The veteran politcian said his personal preference to solve the current crisis would be for the CDU to form a minority government, calling it “good for democracy”.
He said: “It offers the opportunity to strengthen the importance of the parliament and the individual members of parliament – and with it also democracy.
“It is basically good for democracy, if a government has to seek majorities through persuasion in Parliament.”
Mr Strobele said he would personally prefer a minority government to fresh elections
But he refuted the claim such a scenario would strengthen the hand of Alternative for Germany, which has become the first far-right party to enter the Bundestag since World War 2.
Mr Ströbele said: “That does not mean strengthening the AfD.
“For example, war deployment: The Union gets its majorities by getting the votes of the SPD and FDP on top of its own votes.
“When it comes to social or environmental issues, the government then resorts to the Greens. In any case, it would be the right way to counter the AfD by having transparent, honest policies.”
Mr Ströbele said he “did not regret” the failure of coalition talks between his party, the CDU and the FDP, and branded the idea a “problematic alliance”.
But he said the parties had reached agreements on a number of topics that proved the CDU could form a minority government and still push liegislation through parliament.
Mr Ströbele said: “The Jamaican soundings have shown that there is consensus between the four parties on a number of points.
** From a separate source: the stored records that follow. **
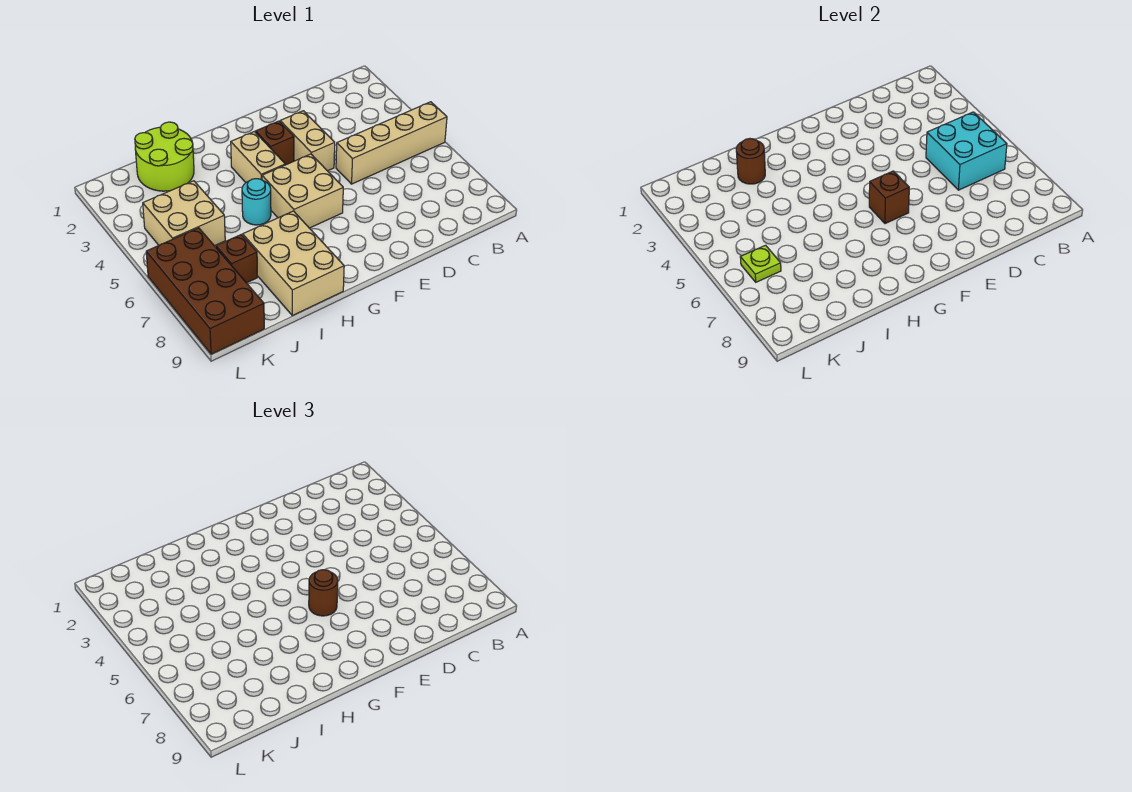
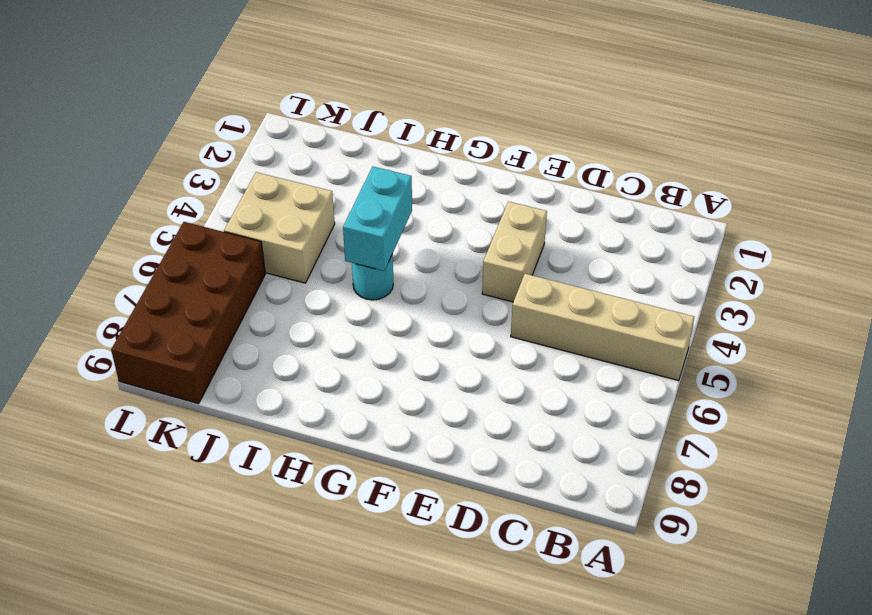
cyan brick H4:H5 level 2 -> none
none -> brown brick F3 level 1
none -> tan brick F5:G6 level 1
none -> tan brick G3:G4 level 1

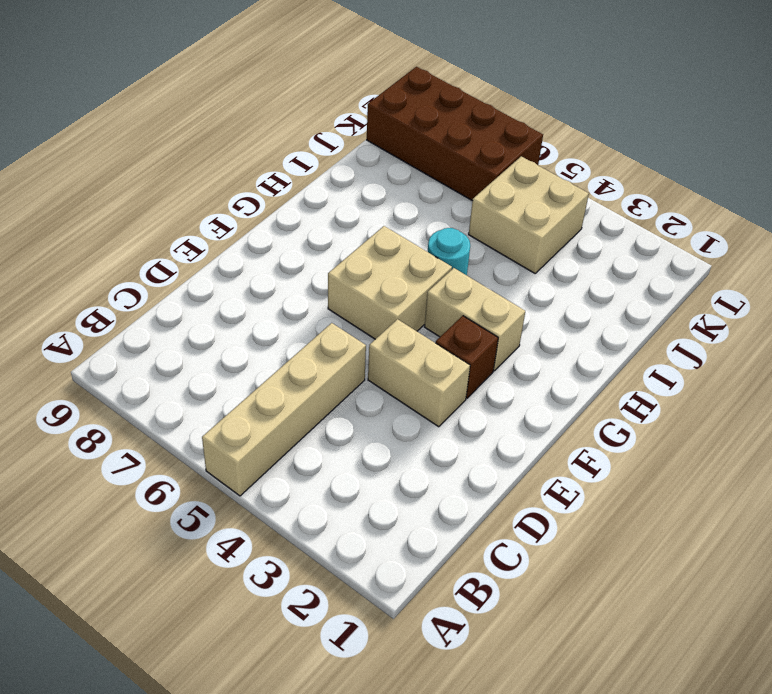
none -> tan brick H7:I9 level 1
none -> lime round brick I1:J2 level 1
none -> brown brick J7 level 1

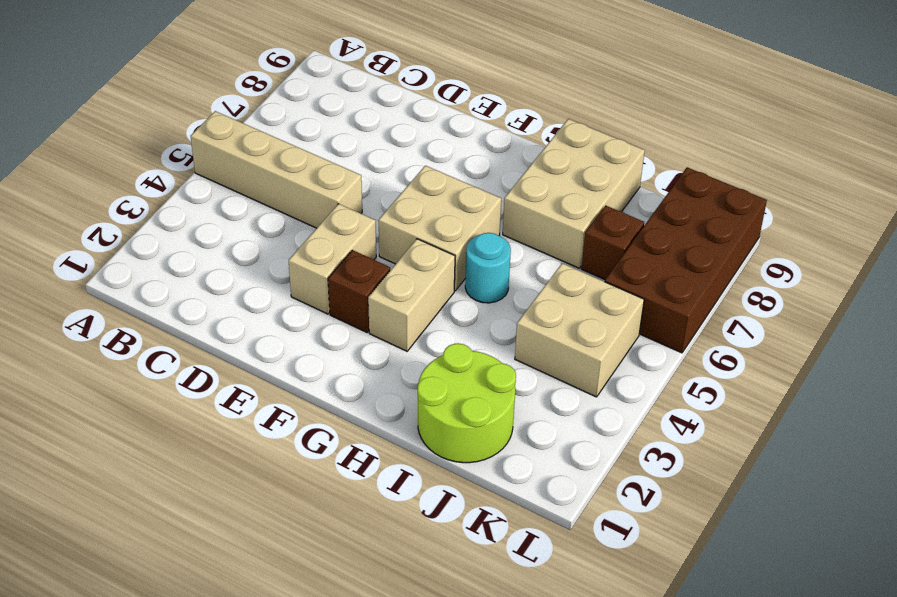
none -> cyan brick B5:C6 level 2
none -> brown brick F6 level 2
none -> brown round brick I2 level 2

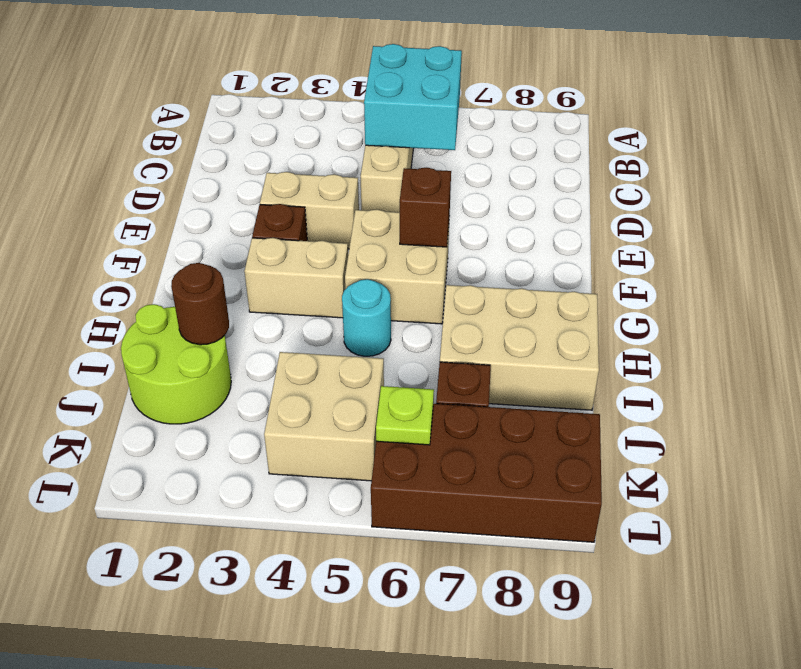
none -> brown round brick F6 level 3

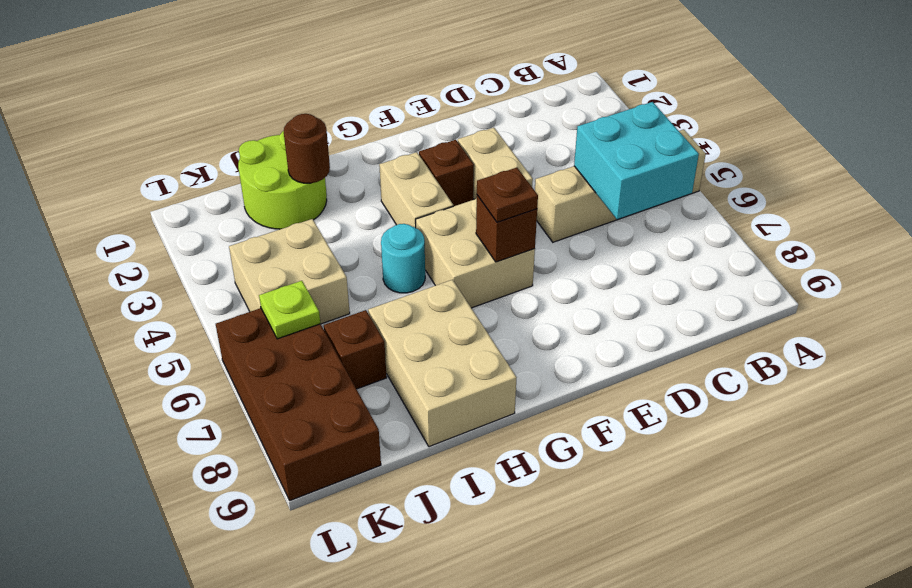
brown plate F6 level 3 -> brown round brick F6 level 3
“So, thanks to this majority, the government is already able to act. Regarding controversial points they will then have to fight for majorities.
“I do not say that a minority government would be ideal – but at least temporarily, it can make politics more transparent to the electorate and show that they take people’s concerns seriously.”
It comes as two veteran allies of Mrs Merkel appealed to Germany’s parties to strike a compromise and form a stable government that could drag Europe’s biggest economy out of a political impasse.
There are wider implications too for Europe since the collapse of talks means the euro zone’s ambitious plans for deeper economic integration could now be put on hold, euro zone officials said in Brussels.
Mrs Merkel’s former finance minister Wolfgang Schaeuble, now in the impartial role of parliamentary president, said compromise was the order of the day while chancellery chief Peter Altmaier gave parties three weeks to sort out the mess.
And Mr Altmaier, also acting finance minister, told ZDF television: “We must be in a situation in the next three weeks where there is clarity about whether there can be a stable government on the basis of this election result.”